Kirby's more serious project is Caretaker, that operates at the border
of sampling (ancient pop and dance standards), glitch electronica and ambient music.
This one too produced an endless series of recordings, but instead of parodies
these sounded like post-modernist revisions of stereotypes that were full
of meaning; evocative and nostalgic but also intellectually challenging.
Selected Memories From The Haunted Ballroom (V/Vm Test Records, 1999),
A Stairway To The Stars (V/Vm Test Records, 2001), perhaps the best one,
and We'll All Go Riding On A Rainbow (V/Vm Test Records, 2003)
sounded like concept albums, and with a high-brow concept actually.
At the same time, the general concept of music "not to be listened to" was
reminiscent of the original manifesto of
Brian Eno's ambient music.
A Stairway To The Stars opens with the gloomy whirlwind of murmurs of
We Cannot Escape The Past, that sounds like a biblical omen.

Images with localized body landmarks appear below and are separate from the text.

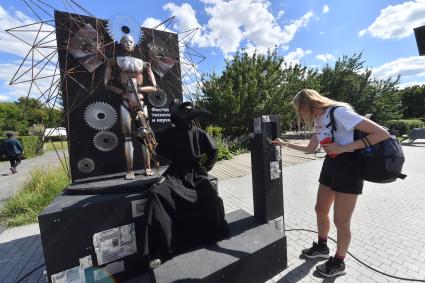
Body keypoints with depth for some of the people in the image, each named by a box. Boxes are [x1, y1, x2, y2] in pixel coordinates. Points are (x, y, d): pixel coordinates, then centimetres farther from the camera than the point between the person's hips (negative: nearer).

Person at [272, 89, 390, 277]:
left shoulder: (339, 112, -20)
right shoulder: (319, 120, 7)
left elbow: (383, 134, -21)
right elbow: (310, 149, 15)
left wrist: (343, 148, -24)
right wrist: (285, 144, 13)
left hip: (348, 165, -8)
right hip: (330, 164, 8)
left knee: (340, 221, 5)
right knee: (320, 209, 18)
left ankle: (338, 263, 30)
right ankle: (321, 247, 41)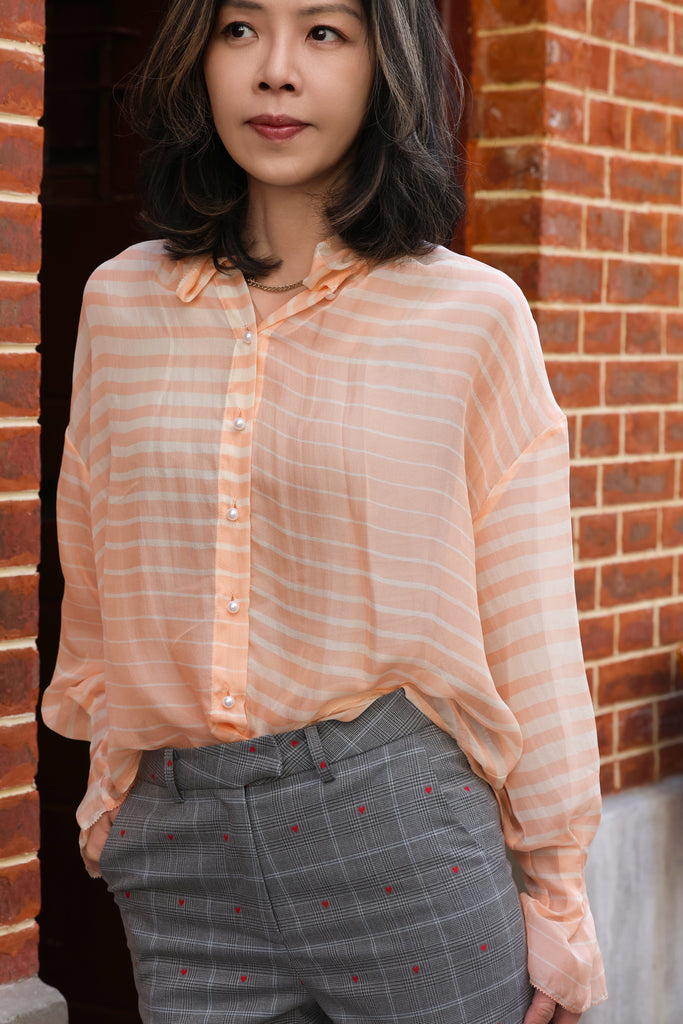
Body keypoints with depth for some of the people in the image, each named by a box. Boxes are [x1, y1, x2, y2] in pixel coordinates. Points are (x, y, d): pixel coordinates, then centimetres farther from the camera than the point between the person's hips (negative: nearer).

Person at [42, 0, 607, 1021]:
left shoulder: (472, 313, -3)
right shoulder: (121, 303, 5)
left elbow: (529, 625, -1)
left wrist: (556, 891, 0)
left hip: (398, 822, -2)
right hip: (178, 841, 3)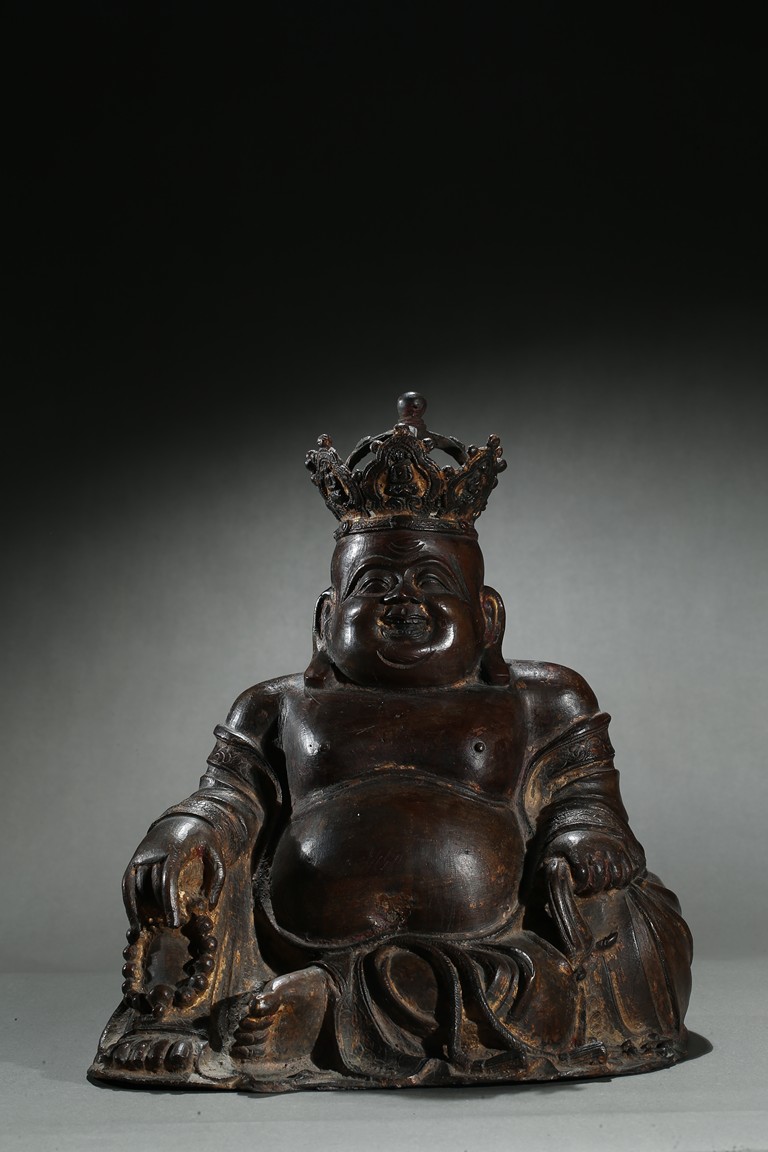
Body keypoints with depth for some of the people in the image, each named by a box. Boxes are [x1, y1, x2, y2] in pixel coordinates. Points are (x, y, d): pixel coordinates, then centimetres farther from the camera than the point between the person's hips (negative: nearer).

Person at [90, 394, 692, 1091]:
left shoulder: (541, 703, 23)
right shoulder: (278, 709, 25)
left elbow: (583, 799, 13)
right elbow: (229, 799, 13)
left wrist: (581, 846, -12)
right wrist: (181, 841, -11)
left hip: (491, 938, 1)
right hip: (312, 930, 0)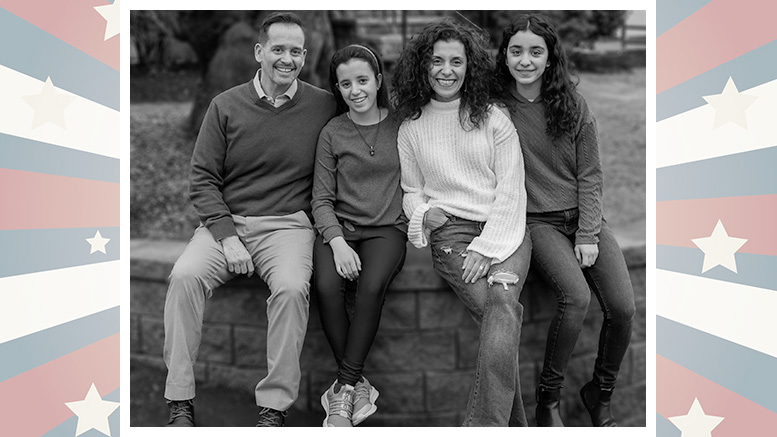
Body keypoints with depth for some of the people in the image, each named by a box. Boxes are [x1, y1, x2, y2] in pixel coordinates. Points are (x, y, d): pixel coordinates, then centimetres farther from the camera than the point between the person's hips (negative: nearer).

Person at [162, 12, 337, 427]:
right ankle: (180, 401, -14)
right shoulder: (226, 105, 5)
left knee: (291, 287, -30)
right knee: (185, 275, -25)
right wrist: (227, 236, -10)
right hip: (225, 221, 1)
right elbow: (202, 178, 3)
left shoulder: (324, 107, 4)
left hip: (288, 225, -1)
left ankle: (274, 405, -16)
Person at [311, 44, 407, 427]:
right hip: (339, 227, 1)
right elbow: (322, 199, 2)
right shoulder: (332, 133, 6)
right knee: (327, 285, -30)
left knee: (372, 285, -31)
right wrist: (337, 241, -13)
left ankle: (344, 388, -19)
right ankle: (357, 385, -16)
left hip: (387, 228, 0)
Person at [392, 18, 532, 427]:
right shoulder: (411, 128, 13)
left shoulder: (494, 120, 9)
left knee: (502, 302, -30)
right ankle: (512, 422, -19)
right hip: (449, 228, 0)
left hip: (503, 228, 0)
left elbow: (511, 191, 3)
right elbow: (411, 191, 21)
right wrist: (423, 213, -3)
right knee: (501, 312, -26)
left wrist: (486, 248, -9)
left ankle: (483, 424, -33)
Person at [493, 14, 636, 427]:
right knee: (576, 297, -28)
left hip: (584, 217, 3)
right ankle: (547, 399, -6)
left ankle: (601, 394, 12)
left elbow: (590, 175, 2)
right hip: (538, 222, -3)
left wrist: (588, 236, -6)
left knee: (623, 307, -15)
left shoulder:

It then journeys through vignettes that are
ethereal and otherworldly (Emptiness),
gothic industrial (Consigned To A Yesterday),
abstract and shapeless (Masquerade Ball),
menacing and dissonant (Malign Forces Of The Occult),
angelic and timeless (Friends Past Re-united),
brooding electronic muzak (Date With An Angel),
psychedelic distortion (Home),
etc.
The seven-minute closer, A Stairway To The Stars, provided a manual
of instructions on how to create Caretaker-like music as it mauls and mutates
a carnival-like melody to become an anguished metaphysical drone.
This album marked a pinnacle of Kirby's art, as there was little left of
the original sources and mostly one heard a solemn symphony of the collective
subconscious.
This was basically highly emotional musique concrete, whose
outcome was actually often akin to classical music.
The massive Theoretically Pure Anterograde Amnesia (V/Vm Test Records, 2005) collected 70 more imitations.
After
Additional Amnesiac Memories (V/Vm Test Records, 2006) and
Deleted Scenes Forgotten Dreams (V/Vm Test Records, 2007), the Caretaker
had refined its art to an almost baroque degree.
Persistent Repetition Of Phrases (V/Vm Test Records, 2008), wrapped in
waves of static noise, signaled an even more existential
(Rosy Retrospection, one of his best recreations of the ballroom of the Titanic)
and cosmic (Poor Enunciation)
mission,
next to sophisticated William Basinski-esque games (Persistent Repetition Of Phrases),
to abstract soundscapes (Past Life Regression) and to almost
musique concrete (Von Restorff Effect).
Recollections From Old London Town (V/Vm Test Records, 2009)
Caretaker's An Empty Bliss Beyond This World (History Always Favours the Winners, 2011)
sounds deliberately like a collage of vintage jazz records.